On August 5, 2020, FINRA issued a regulatory notice outlining steps for broker-dealers to prepare for the pending transition away from LIBOR. The notice reminds firms to “evaluate their exposure to LIBOR” and “review their preparedness to manage LIBOR’s phase-out.” While the notice expressly disclaims any agency view of “specific effective practices,” it provides questions for firms to consider and a general description of best practices, which derive from responses to a survey undertaken by FINRA of a cross-section of member firms.

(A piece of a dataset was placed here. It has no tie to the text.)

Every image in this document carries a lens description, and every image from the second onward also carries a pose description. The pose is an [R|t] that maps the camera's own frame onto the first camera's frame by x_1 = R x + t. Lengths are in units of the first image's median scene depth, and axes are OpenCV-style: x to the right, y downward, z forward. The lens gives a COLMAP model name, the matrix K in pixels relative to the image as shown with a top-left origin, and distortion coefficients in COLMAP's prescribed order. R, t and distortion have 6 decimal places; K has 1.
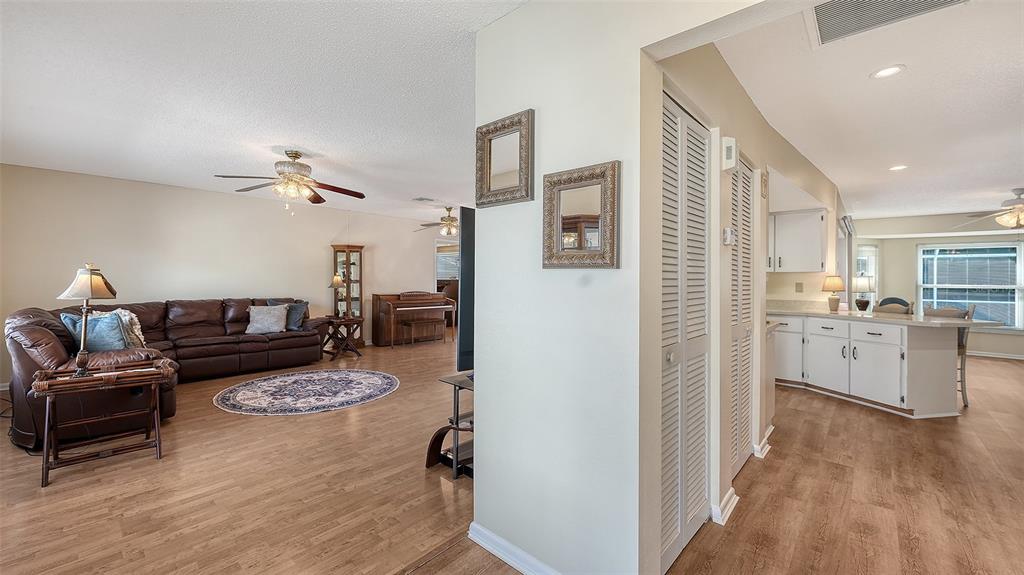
lens RADIAL K [[407.9, 0, 509.3], [0, 407.9, 273.8], [0, 0, 1]] dist [0.001068, 0.000076]
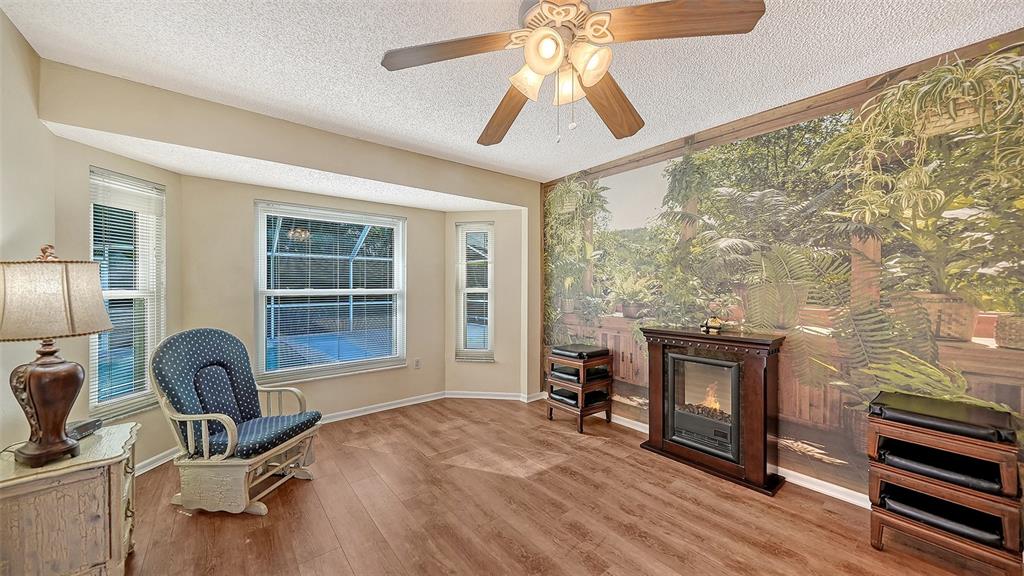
lens RADIAL K [[350.9, 0, 506.7], [0, 350.9, 286.5], [0, 0, 1]] dist [-0.000222, -0.000018]
pose [[0.151141, -0.014538, 0.988405, 0.721337], [-0.005175, 0.999867, 0.015498, 0.015695], [-0.988499, -0.007457, 0.151046, 0.733650]]
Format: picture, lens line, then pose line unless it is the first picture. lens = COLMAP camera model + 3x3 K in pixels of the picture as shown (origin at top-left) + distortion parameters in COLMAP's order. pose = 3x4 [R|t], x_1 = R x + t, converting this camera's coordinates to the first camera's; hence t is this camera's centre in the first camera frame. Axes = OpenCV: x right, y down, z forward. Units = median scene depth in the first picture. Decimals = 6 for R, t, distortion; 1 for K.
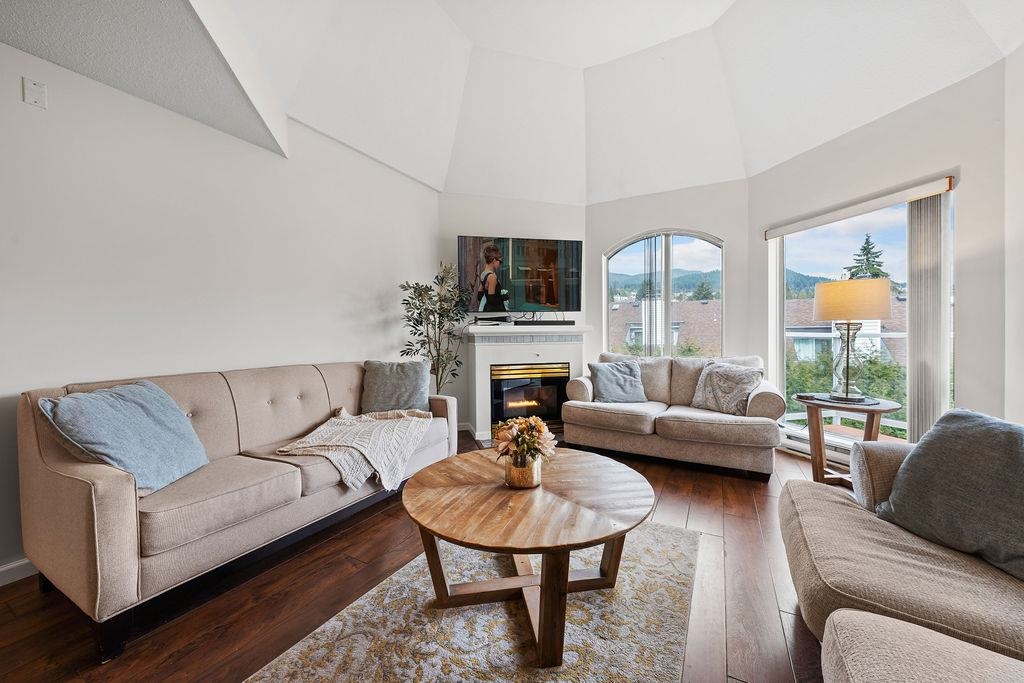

The survey found that, while large broker-dealers, especially those affiliated with large bank holding companies, had implemented extensive programs to prepare for the LIBOR transition, many other FINRA members had implemented only limited efforts. To help these firms prepare, FINRA shared practices relating to the following categories of preparedness:
- Governance Framework: Not surprisingly, as with any large-scale change event affecting the industry, FINRA found that many firms have prepared for the transition by implementing governance frameworks to manage the LIBOR phase-out. These firms will assign organizational responsibility for preparing for and managing the transition and developing “comprehensive phase-out plans,” including identifying process changes, setting timelines, and tracking progress.
- Financial Risk: FINRA also found that firms are evaluating their financial risk by identifying their inventory of products and contracts maturing or rolling over after the phase-out to estimate the exposure of the firm and its customers.
- Operational Risk: FINRA found that firms are evaluating their operational risk by identifying “business processes, business units, information systems and vendors that would be impacted by the phase-out” and by testing the firm’s market, credit, and liquidity models with appropriate new reference rate(s).
- Alternative Reference Rates: FINRA found that firms have “reviewed and identified options” for alternative reference rates to replace LIBOR, including by participating in, or following the work of, industry organizations.
- Legal Risk: FINRA found that firms are reviewing their exposure to legal risk by identifying all existing contracts impacted by the phase-out and reviewing or developing fallback language. In some cases, this may include renegotiating contracts to account for the transition and replacement with alternative rates.
- Staff Training and Customer Education: Finally, FINRA found that firms have prepared by providing education and guidance to their staff, customers, and counterparties, including by developing “centralized” resources and guidance for staff and by “providing disclosures on firm websites and customer communications” about the phase-out’s impact on the firm’s customers and its products.
We can expect more information from FINRA between now and leading up to the transition deadline. As FINRA stated in its 2020 Risk Monitoring and Examination Priorities Letter, in highlighting their continued efforts to “explore new ways to expand our dialogue with firms about risks and trends facing the industry,” it intends to engage with firms outside the examination program in order to understand how firms are preparing for the LIBOR transition. FINRA has used this approach to understand other issues with significant impact on the industry and shared its findings in the form of notices and reports to assist other firms in meeting the challenges. Additionally, the 2020 Letter emphasized FINRA’s intent to assess the transition impact on customers, in addition to assessing risk and exposure to LIBOR-linked products.
FINRA’s notice follows the June 18, 2020, SEC Risk Alert announcing that its Office of Compliance Inspections & Examinations (“OCIE”) had identified registrant preparedness for the LIBOR transition as an examination priority for fiscal year 2020. OCIE stated that it “intends to engage with registrants through examinations to assess their preparations for the expected discontinuation of LIBOR and the transition to an alternative reference rate.” These examinations will review, among other items, exposure of firms and their investors to LIBOR-linked contracts, “operational readiness” to manage the transition, and firms’ disclosures and representations to investors regarding their “efforts to address LIBOR discontinuation and the adoption of alternative reference rates.”
The SEC also highlighted the LIBOR transition in its 2020 examination priorities alert. OCIE noted that the examination staff, along with other SEC Divisions and Offices, would engage with firms to assess the impact the transition would have on risk and compliance challenges. OCIE also highlighted that they would pay particular attention to disclosure issues “regarding [firms’] readiness, particularly in relation to the transition’s effects on investors.” OCIE concluded by encouraging “each registrant to evaluate its organization’s and clients’ exposure to LIBOR, not just in the context of fallback language in contracts, but its use in benchmarks and indices; accounting systems; risk models; and client reporting, among other areas. Insufficient preparation could cause harm to retail investors and significant legal and compliance, economic and operational risks for registrants.”
These communications highlight the extensive attention given by the federal government and financial regulators to ensuring industry’s proactive preparedness for the LIBOR transition and its consequences. We can expect to see further alerts from both regulators throughout the rest of 2020 and in 2021 as they share what they have learned from their engagement with the industry about what has worked and not worked for firms in preparing for the end of reliance on the LIBOR standard.